Switching Over to HTTPS: Here’s What You Need to Do

SSL Certificate

With the advent of websites having to switch over to HTTPS, it can be a struggle to get your website to comply with this new structure. Unfortunately, if a website is still running on HTTP, then the browser is going to automatically make it not secure, and that can turn users away from your website. So to switch over to HTTPS, here’s what you need to know to make the process as smooth as possible.

Choose An SSL Certificate

Even the Best Web Development Companies employ SSL certificates in the running of their websites. This is because an SSL certificate establishes an encrypted connection, most likely between your website and the user. However, there are three types of SSL certificates that can be obtained.

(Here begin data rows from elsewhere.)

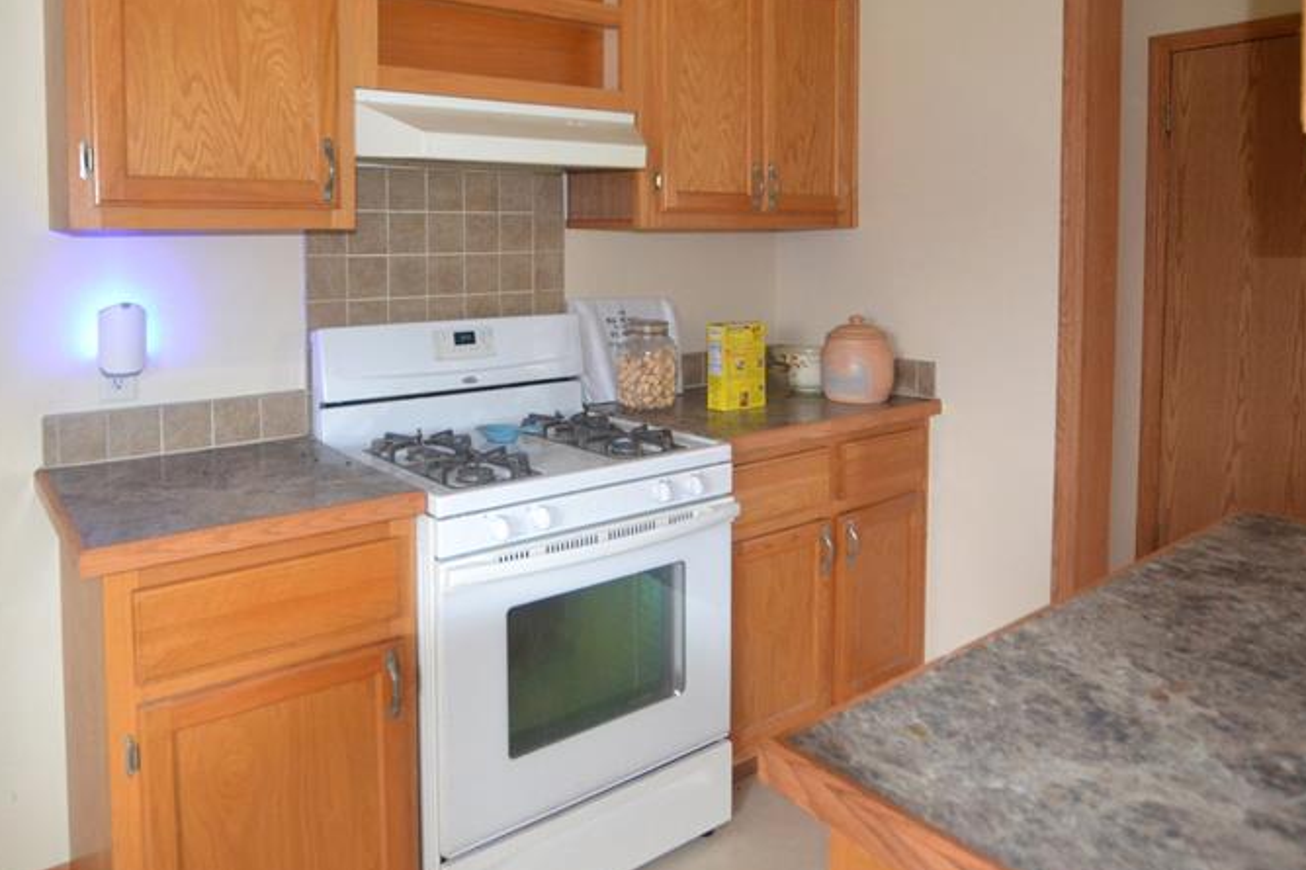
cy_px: 283
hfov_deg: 75.6
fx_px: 834
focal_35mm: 23
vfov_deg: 53.9
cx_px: 549
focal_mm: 10
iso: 2200
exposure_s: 1/60
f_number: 3.5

  • Domain Validation: this is the most basic certificate and only verifies that the person who has the certificate owns the domain.
  • Organization Validation: this certificate not only verifies domain ownership, but also the legal organization behind the website. For that reason, it costs more money.
  • Extended Validation: this is the highest level of certificate, and requires the company’s governmental records being checked, as well as verifying the identity of the certificate-seeker. A phone call is typically arranged with the issuer to further verify the person’s identity. These are most the expensive and take the longest to get issued.

Obtain and Install an SSL Certificate

There are several ways you could obtain an SSL certificate. You can purchase one from your hosting provider, you can purchase one from the certifying authority, or it is possible for you to get one for free. The only drawback to getting a free certificate is that it is only valid for three months, while paid certificates last for about a year.

Force Using HTTPS

Once a certificate is installed, your website will then become accessible through HTTP and HTTPS. The problem with this is that search engine results will read these as two separate websites that are competing against each other, which can affect your traffic results. One solution to this is to set up a redirect from the HTTP site to the HTTPS one.

Update Your Google Search Console

After the redirect has been set up, you have to take care of your HTTP pages still being ranked by search engines. To correct this, you need to crawl and index your pages using HTTPS. This can be done more quickly by uploading an updated version of your XML sitemap to the search engine search console.

Find And Fix Any Errors

Of course, you should be testing things out to make sure they’re working properly. Assuming that everything is in place just because you did the right coding and certification is a big mistake. Test to see if there any critical errors that need to be fixed, such as existing pages not returning the 200 status code, or receiving mixed content errors.

It’s a good idea to keep an eye on your rankings to ensure that the work you’ve done isn’t losing you any traffic. There will be some fluctuations in the first few weeks, bit it should pick back up eventually. If your ranking continues to drop, however, then you should definitely take a look to see what’s wrong.